If a customer is guided toward a decision inside an AI interaction, there needs to be a clear way to act on it — whether that is a purchase, a booking, or a defined next step.
Without that layer, your business can be seen — but not selected.
Social Media Still Matters — But Differently
Social media is not going away.
It remains important for visibility, storytelling, and connection.
But it no longer carries the same weight in decision-making.
A customer might discover your brand through content. That creates awareness.
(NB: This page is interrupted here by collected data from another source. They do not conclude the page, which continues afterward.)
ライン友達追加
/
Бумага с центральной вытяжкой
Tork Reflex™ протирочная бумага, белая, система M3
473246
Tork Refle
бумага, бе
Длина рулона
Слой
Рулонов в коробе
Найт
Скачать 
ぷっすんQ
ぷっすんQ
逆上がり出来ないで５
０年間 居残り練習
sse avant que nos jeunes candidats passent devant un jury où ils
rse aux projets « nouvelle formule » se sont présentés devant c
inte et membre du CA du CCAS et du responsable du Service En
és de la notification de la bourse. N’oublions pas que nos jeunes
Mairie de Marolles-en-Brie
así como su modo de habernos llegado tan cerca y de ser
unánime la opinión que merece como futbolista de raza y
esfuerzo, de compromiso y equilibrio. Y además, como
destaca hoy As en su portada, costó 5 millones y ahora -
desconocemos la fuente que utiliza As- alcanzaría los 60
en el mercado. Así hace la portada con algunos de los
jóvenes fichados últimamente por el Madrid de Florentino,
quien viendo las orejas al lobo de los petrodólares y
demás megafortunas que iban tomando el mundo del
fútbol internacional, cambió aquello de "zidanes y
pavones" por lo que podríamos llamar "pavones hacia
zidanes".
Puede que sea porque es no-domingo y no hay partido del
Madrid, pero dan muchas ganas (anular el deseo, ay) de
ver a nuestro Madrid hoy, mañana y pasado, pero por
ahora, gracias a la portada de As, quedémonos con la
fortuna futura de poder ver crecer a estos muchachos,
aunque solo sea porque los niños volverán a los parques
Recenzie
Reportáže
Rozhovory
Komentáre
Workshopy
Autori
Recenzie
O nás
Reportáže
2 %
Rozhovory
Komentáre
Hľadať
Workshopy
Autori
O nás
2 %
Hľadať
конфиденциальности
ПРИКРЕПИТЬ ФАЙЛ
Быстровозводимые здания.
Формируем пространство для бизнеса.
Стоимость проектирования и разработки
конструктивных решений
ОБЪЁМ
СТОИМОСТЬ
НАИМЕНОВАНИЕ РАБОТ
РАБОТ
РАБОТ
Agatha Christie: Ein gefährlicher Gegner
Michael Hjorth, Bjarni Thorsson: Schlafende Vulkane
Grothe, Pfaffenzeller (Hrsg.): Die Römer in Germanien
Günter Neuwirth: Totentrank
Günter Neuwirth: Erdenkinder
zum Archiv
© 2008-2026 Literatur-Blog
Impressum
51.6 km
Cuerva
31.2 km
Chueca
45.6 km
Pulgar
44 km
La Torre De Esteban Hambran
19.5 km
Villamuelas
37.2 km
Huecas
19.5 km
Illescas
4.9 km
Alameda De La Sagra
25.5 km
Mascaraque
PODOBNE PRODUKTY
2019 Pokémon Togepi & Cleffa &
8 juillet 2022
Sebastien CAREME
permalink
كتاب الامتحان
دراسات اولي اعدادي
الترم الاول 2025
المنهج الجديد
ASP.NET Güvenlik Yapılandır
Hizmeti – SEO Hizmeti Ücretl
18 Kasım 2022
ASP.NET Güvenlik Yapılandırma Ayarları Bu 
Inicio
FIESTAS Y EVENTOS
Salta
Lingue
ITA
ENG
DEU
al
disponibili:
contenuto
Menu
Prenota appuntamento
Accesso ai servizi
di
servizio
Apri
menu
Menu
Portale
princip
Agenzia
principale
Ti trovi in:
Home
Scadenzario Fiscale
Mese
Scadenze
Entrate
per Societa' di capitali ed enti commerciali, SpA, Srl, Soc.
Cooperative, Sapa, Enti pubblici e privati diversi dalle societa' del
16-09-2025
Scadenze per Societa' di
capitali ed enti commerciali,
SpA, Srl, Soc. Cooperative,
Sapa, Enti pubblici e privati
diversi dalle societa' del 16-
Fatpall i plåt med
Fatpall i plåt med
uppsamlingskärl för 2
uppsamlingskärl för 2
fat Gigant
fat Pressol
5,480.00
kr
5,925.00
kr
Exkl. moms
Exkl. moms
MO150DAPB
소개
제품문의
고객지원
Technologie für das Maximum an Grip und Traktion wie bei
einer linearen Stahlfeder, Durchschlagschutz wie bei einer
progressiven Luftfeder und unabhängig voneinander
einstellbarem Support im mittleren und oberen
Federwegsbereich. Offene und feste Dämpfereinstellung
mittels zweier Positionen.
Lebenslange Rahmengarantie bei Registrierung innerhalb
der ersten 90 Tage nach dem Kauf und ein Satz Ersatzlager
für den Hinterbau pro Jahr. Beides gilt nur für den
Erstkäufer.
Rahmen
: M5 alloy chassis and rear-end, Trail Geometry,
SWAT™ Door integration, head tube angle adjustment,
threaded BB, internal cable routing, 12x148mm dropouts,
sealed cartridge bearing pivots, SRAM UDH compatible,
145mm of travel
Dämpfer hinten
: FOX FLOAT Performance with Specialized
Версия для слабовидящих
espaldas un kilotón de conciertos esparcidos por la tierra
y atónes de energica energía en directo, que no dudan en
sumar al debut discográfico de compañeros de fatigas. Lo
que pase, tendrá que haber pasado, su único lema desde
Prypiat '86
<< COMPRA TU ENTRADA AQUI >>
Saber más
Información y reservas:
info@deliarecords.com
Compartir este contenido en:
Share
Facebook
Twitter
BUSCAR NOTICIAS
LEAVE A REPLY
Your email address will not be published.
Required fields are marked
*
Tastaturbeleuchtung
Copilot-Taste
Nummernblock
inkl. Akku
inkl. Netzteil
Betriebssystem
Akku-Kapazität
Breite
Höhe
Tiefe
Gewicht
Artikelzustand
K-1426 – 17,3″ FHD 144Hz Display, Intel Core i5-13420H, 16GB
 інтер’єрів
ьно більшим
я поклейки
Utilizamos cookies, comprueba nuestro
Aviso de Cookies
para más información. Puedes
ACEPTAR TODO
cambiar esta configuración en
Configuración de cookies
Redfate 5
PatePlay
But when it comes time to evaluate options, many will turn to AI to ask questions and explore alternatives.
The decision happens there.
This shifts the role of social media.
It becomes the starting point, not the finishing line.
Your content can attract attention, but whether you are chosen depends on how well your business is understood within AI-driven systems.
This Will Not Stay Limited to Shotify
Shopify’s move signals a direction.
As customer behavior evolves, other platforms will follow. Website builders, e-commerce systems, and digital tools will adapt to integrate AI into the buying experience.
We have seen this before.
When search became dominant, businesses adapted.
When social media reshaped discovery, businesses adapted again.
Now, as AI becomes part of the decision-making layer, the same shift is happening.
The difference is the speed.
What This Means Moving Forward
This shift adds a new layer to how decisions are made.
For businesses, it comes down to clarity and structure.
Your products and services need to be clear, easy to understand, and presented in a way AI can interpret.
This does not require complex systems — just intention.
Businesses that organise their digital presence well will be easier to surface, recommend, and choose. Those that do not will struggle to be seen when it matters most.
A Different Question to Consider
For years, the focus was on attention — more reach, more traffic, more visibility.
That is changing.
The real question now is:
When someone asks for a solution, will your business be part of the answer?
Because in this next phase of digital commerce, being present is not the same as being considered.